• What is being asked
From the first line of the data through the line containing "speichern, können Sie", transcribe each line exactly. Pictures do not belong in the copy.

• • • • •

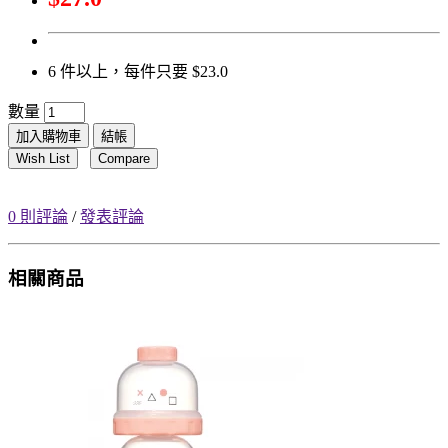
6 件以上，每件只要 $23.0
數量
加入購物車
結帳
Wish List
Compare
0 則評論
/
發表評論
相關商品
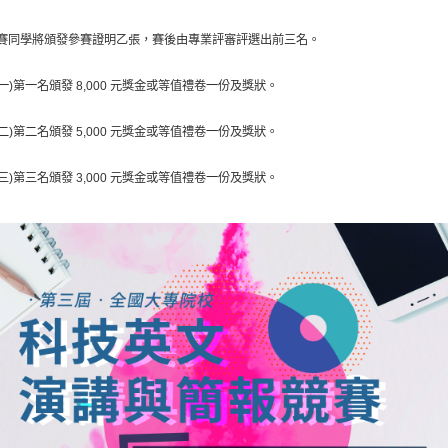
賽同學將頒發參賽證明乙張，賽後由專業評審評選出前三名。
一)第一名頒發 8,000 元獎金或等值禮卷一份及獎狀。
二)第二名頒發 5,000 元獎金或等值禮卷一份及獎狀。
三)第三名頒發 3,000 元獎金或等值禮卷一份及獎狀。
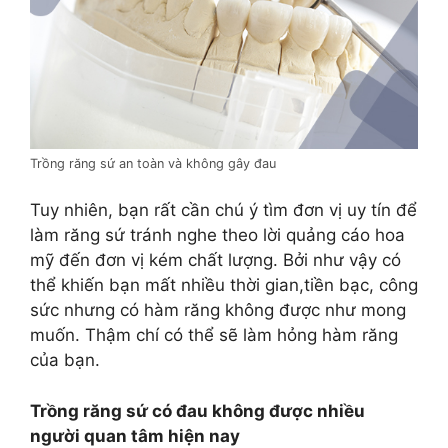
Trồng răng sứ an toàn và không gây đau
Tuy nhiên, bạn rất cần chú ý tìm đơn vị uy tín để
làm răng sứ tránh nghe theo lời quảng cáo hoa
mỹ đến đơn vị kém chất lượng. Bởi như vậy có
thể khiến bạn mất nhiều thời gian,tiền bạc, công
sức nhưng có hàm răng không được như mong
muốn. Thậm chí có thể sẽ làm hỏng hàm răng
của bạn.
Trồng răng sứ có đau không được nhiều
người quan tâm hiện nay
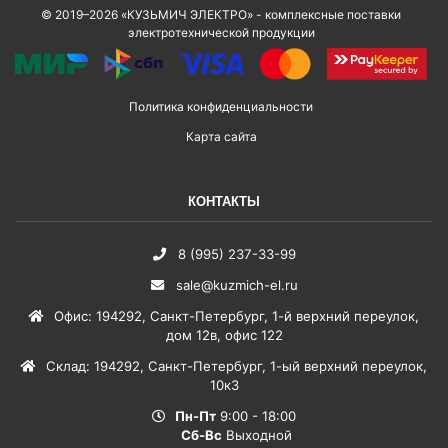
© 2019–2026 «КУЗЬМИЧ ЭЛЕКТРО» - комплексные поставки
электротехнической продукции
Политика конфиденциальности
Карта сайта
КОНТАКТЫ
8 (995) 237-33-99
sale@kuzmich-el.ru
Офис
:
194292
,
Санкт-Петербург
,
1-й верхний переулок,
дом 12в, офис 122
Склад
:
194292
,
Санкт-Петербург
,
1-ый верхний переулок,
10к3
Пн-Пт
9:00 - 18:00
Сб-Вс
Выходной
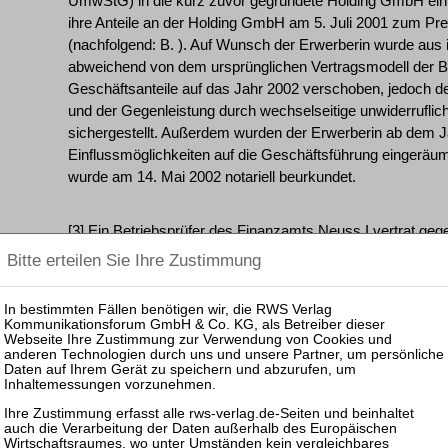
UmwStG) in die kurz zuvor gegründete Holding GmbH ein.
ihre Anteile an der Holding GmbH am 5. Juli 2001 zum Preis
(nachfolgend: B. ). Auf Wunsch der Erwerberin wurde aus
abweichend von dem ursprünglichen Vertragsmodell der Be
Geschäftsanteile auf das Jahr 2002 verschoben, jedoch der
und der Gegenleistung durch wechselseitige unwiderruflic
sichergestellt. Außerdem wurden der Erwerberin ab dem 
Einflussmöglichkeiten auf die Geschäftsführung eingeräum
wurde am 14. Mai 2002 notariell beurkundet.
[3] Ein Betriebsprüfer des Finanzamts Neuss I vertrat geg
Auffassung, der von ihr durch den Verkauf der -Gruppe er
einer zwischenzeitlichen Änderung des § 8b KStG steuerp
April 2004 gegen sie ergangener Steuerbescheide entrichtete
Einspruch einlegte, Steuern in Höhe von rund 255 Mio. . E
November 2004 getroffenen Übereinkunft hob das zuständ
Prüfung des Sachverhalts von einer Übertragung des wirts
die B. mit dem Vertragsschluss vom 5. Juli 2001 ausging, 
der nunmehr anderweitig steuerlich beratenen Klägerin die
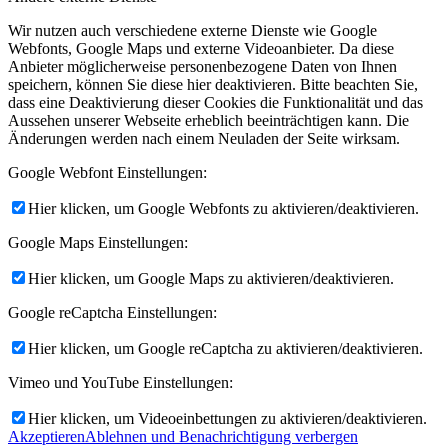
Wir nutzen auch verschiedene externe Dienste wie Google
Webfonts, Google Maps und externe Videoanbieter. Da diese
Anbieter möglicherweise personenbezogene Daten von Ihnen
speichern, können Sie diese hier deaktivieren. Bitte beachten Sie,
dass eine Deaktivierung dieser Cookies die Funktionalität und das
Aussehen unserer Webseite erheblich beeinträchtigen kann. Die
Änderungen werden nach einem Neuladen der Seite wirksam.
Google Webfont Einstellungen:
Hier klicken, um Google Webfonts zu aktivieren/deaktivieren.
Google Maps Einstellungen:
Hier klicken, um Google Maps zu aktivieren/deaktivieren.
Google reCaptcha Einstellungen:
Hier klicken, um Google reCaptcha zu aktivieren/deaktivieren.
Vimeo und YouTube Einstellungen:
Hier klicken, um Videoeinbettungen zu aktivieren/deaktivieren.
Akzeptieren
Ablehnen und Benachrichtigung verbergen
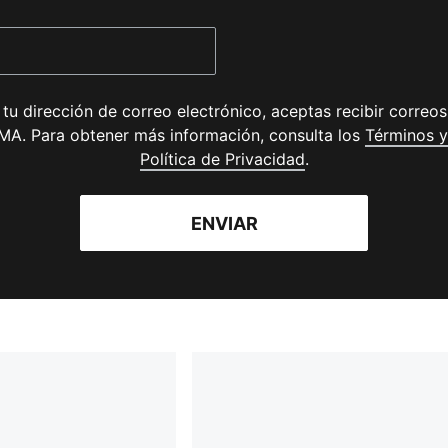
 tu dirección de correo electrónico, aceptas recibir correos
A. Para obtener más información, consulta los
Términos y
(
Se abre en una nu
Política de Privacidad
.
ENVIAR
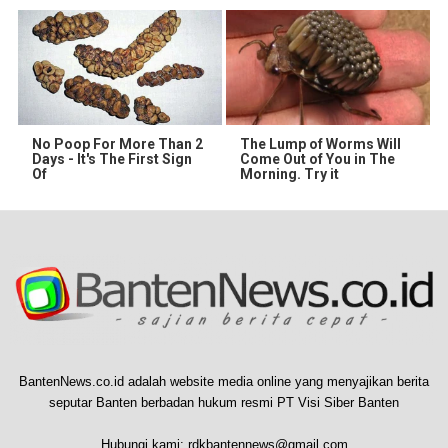
No Poop For More Than 2
The Lump of Worms Will
Days - It's The First Sign
Come Out of You in The
Of
Morning. Try it
BantenNews.co.id adalah website media online yang menyajikan berita
seputar Banten berbadan hukum resmi PT Visi Siber Banten
Hubungi kami:
rdkbantennews@gmail.com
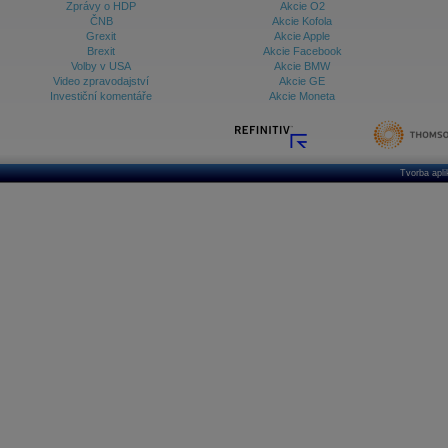
Zprávy o HDP
Akcie O2
ČNB
Akcie Kofola
Grexit
Akcie Apple
Brexit
Akcie Facebook
Volby v USA
Akcie BMW
Video zpravodajství
Akcie GE
Investiční komentáře
Akcie Moneta
Tvorba apl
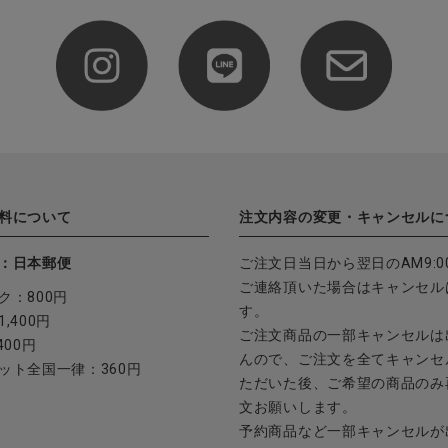
料について
注文内容の変更・キャンセルに
：日本郵便
ご注文日当日から翌日のAM9:0
ご連絡頂いた場合はキャンセル
ク：800円
す。
,400円
ご注文商品の一部キャンセルは
400円
んので、ご注文を全てキャンセ
ット全国一律：360円
ただいた後、ご希望の商品のみ
文お願いします。
予約商品など一部キャンセルが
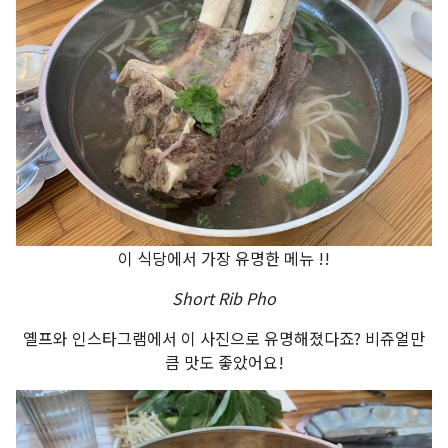
이 식당에서 가장 유명한 메뉴 !!
Short Rib Pho
옐프와 인스타그램에서 이 사진으로 유명해졌다죠? 비쥬얼만
큼 맛도 좋았어요!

• • • • •

• Exercise result
6 件以上，每件只要 $23.0
數量
加入購物車
結帳
Wish List
Compare
0 則評論
/
發表評論
相關商品
賽同學將頒發參賽證明乙張，賽後由專業評審評選出前三名。
一)第一名頒發 8,000 元獎金或等值禮卷一份及獎狀。
二)第二名頒發 5,000 元獎金或等值禮卷一份及獎狀。
三)第三名頒發 3,000 元獎金或等值禮卷一份及獎狀。
Trồng răng sứ an toàn và không gây đau
Tuy nhiên, bạn rất cần chú ý tìm đơn vị uy tín để
làm răng sứ tránh nghe theo lời quảng cáo hoa
mỹ đến đơn vị kém chất lượng. Bởi như vậy có
thể khiến bạn mất nhiều thời gian,tiền bạc, công
sức nhưng có hàm răng không được như mong
muốn. Thậm chí có thể sẽ làm hỏng hàm răng
của bạn.
Trồng răng sứ có đau không được nhiều
người quan tâm hiện nay
© 2019–2026 «КУЗЬМИЧ ЭЛЕКТРО» - комплексные поставки
электротехнической продукции
Политика конфиденциальности
Карта сайта
КОНТАКТЫ
8 (995) 237-33-99
sale@kuzmich-el.ru
Офис
:
194292
,
Санкт-Петербург
,
1-й верхний переулок,
дом 12в, офис 122
Склад
:
194292
,
Санкт-Петербург
,
1-ый верхний переулок,
10к3
Пн-Пт
9:00 - 18:00
Сб-Вс
Выходной
UmwStG) in die kurz zuvor gegründete Holding GmbH ein.
ihre Anteile an der Holding GmbH am 5. Juli 2001 zum Preis
(nachfolgend: B. ). Auf Wunsch der Erwerberin wurde aus
abweichend von dem ursprünglichen Vertragsmodell der Be
Geschäftsanteile auf das Jahr 2002 verschoben, jedoch der
und der Gegenleistung durch wechselseitige unwiderruflic
sichergestellt. Außerdem wurden der Erwerberin ab dem 
Einflussmöglichkeiten auf die Geschäftsführung eingeräum
wurde am 14. Mai 2002 notariell beurkundet.
[3] Ein Betriebsprüfer des Finanzamts Neuss I vertrat geg
Auffassung, der von ihr durch den Verkauf der -Gruppe er
einer zwischenzeitlichen Änderung des § 8b KStG steuerp
April 2004 gegen sie ergangener Steuerbescheide entrichtete
Einspruch einlegte, Steuern in Höhe von rund 255 Mio. . E
November 2004 getroffenen Übereinkunft hob das zuständ
Prüfung des Sachverhalts von einer Übertragung des wirts
die B. mit dem Vertragsschluss vom 5. Juli 2001 ausging, 
der nunmehr anderweitig steuerlich beratenen Klägerin die
Wir nutzen auch verschiedene externe Dienste wie Google
Webfonts, Google Maps und externe Videoanbieter. Da diese
Anbieter möglicherweise personenbezogene Daten von Ihnen
speichern, können Sie diese hier deaktivieren. Bitte beachten Sie,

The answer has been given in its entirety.